Aviator retrace une partie de la vie d'Howard Hughes, à travers, on le devine au titre, l'aviation.
Je ne connaissais rien d'Howard Hugues avant ce film (qui m'a donné par la suite envie de lire une biographie), et j'ai trouvé le film passionnant. On ne connaîtra pas tout du célèbre et extravagant homme d'affaires américain. Ici, le film se concentre surtout sur sa carrière de réalisateur de cinéma (c'était un précurseur), sur ses exploits dans l'aviation (là aussi il avait quelques longueurs d'avance), et sur sa folie naissante ; des troubles obsessionnels compulsifs, mais à l'époque on ne connaissait pas encore grand-chose dans ce domaine, ce qui faisait passer Howard Hugues pour un fou.
Par contre, sa CIA personnelle et ses innombrables conquêtes féminines qu'il faisait espionnées sont juste évoquées, sans réél approfondissement, et sûrement par pudeur de la part de Scorsese, car Howard Hugues voulait qu'on se souvienne de lui dans les domaines où il avait brillé. De même, le film s'arrête avant d'aborder la déchéance (mais il la laisse deviner), lorsque Howard Hugues, à cause de ses troubles, est devenu la vache à lait de sa CIA personnelle.

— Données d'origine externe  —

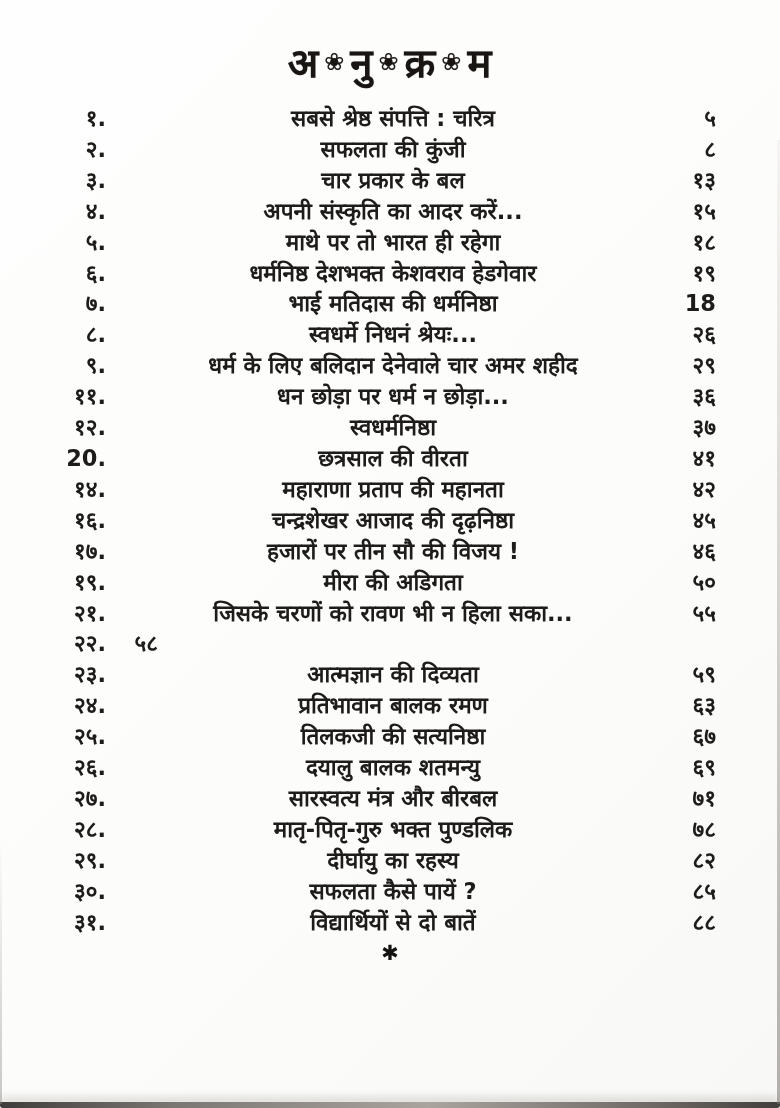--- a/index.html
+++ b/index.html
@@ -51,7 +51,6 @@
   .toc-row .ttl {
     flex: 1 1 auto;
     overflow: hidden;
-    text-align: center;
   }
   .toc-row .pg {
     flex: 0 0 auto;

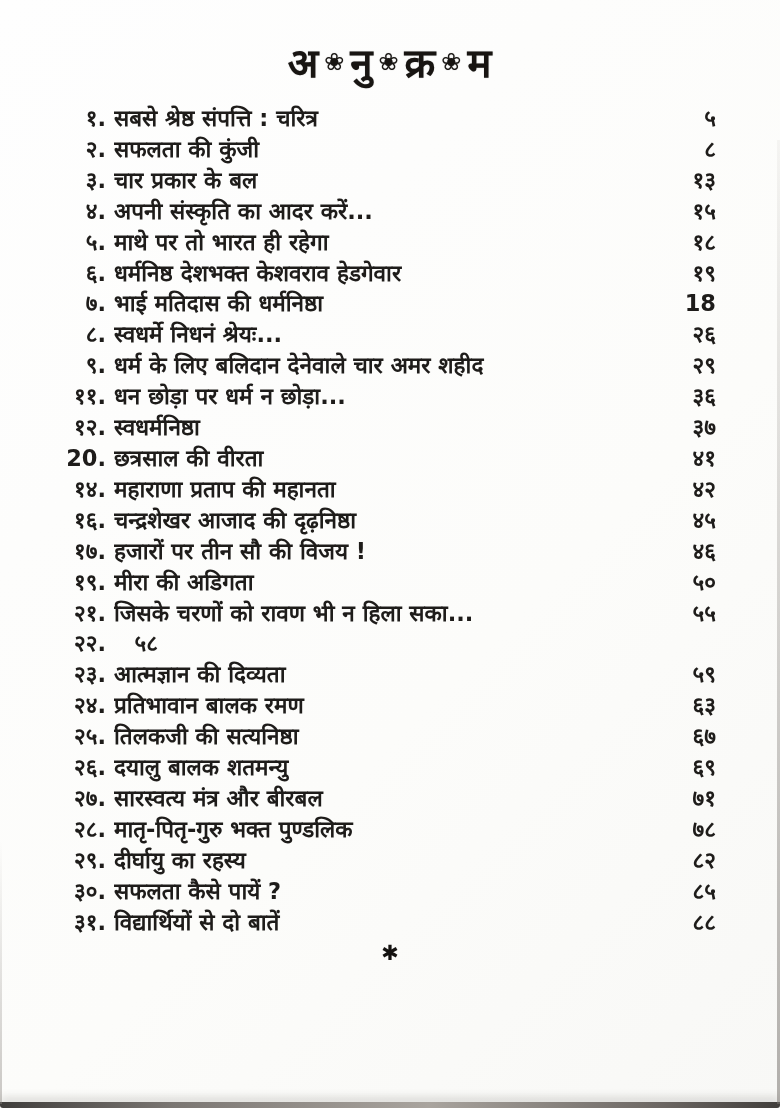--- a/index.html
+++ b/index.html
@@ -153,6 +153,11 @@
     <span class="pg">२९</span>
   </div>
 
+  <div class="toc-row">
+    <span class="num">१०.</span>
+    <span class="ttl">अमर शहीद गुरु तेगबहादुरजी</span>
+    <span class="pg">३४</span>
+  </div>
 
   <div class="toc-row">
     <span class="num">११.</span>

Scorsese fait revivre les découvertes en aviation et les nouvelles avancées en parvenant à nous communiquer l'importance qu'elles avaient à cette époque. Son talent particulier à montrer une violence difficilement soutenable à l'écran est ici au service d'un crash particulièrement bien mis en scène, brutal et éprouvant pour le spectateur. Howard Hugues n'utilisait pas de parachute, il restait dans l'avion pour découvrir l'origine de la panne !
De même, les troubles d'Howard Hugues sont palpables à l'écran, notamment dans cette scène suffocante où Di Caprio épèle sans pouvoir s'arrêter le mot "quarantaine".

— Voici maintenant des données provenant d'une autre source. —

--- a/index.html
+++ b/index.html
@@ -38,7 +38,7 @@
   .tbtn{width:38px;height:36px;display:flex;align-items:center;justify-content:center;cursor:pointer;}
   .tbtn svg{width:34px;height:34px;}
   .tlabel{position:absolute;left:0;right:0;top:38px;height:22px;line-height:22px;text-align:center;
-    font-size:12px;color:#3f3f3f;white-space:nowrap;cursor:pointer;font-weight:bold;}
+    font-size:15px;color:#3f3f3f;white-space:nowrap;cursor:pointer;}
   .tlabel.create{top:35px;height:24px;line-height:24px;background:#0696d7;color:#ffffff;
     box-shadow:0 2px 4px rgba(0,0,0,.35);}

Par contre il est un peu dommage que Howard hugues soit incarné par Di Caprio, quand Hugh Jackman avait le physique rêvé, avec un visage assez proche du célèbre aviateur, un même dandysme dans l'allure, une façon de se tenir assez proche, un corps tout en longueur.
Même si les critiques intellos s'attaquent parfois au mimétisme des biopics (l'art de trouver des défauts à ce qui relève du bon sens), je pense qu'il s'agit ici d'une erreur de casting. Pas bien grave, Di Caprio est loin d'être un mauvais acteur, il est même impeccable. C'est juste un peu agaçant, comme une écharde, de savoir qu'il y avait plus ressemblant à disposition.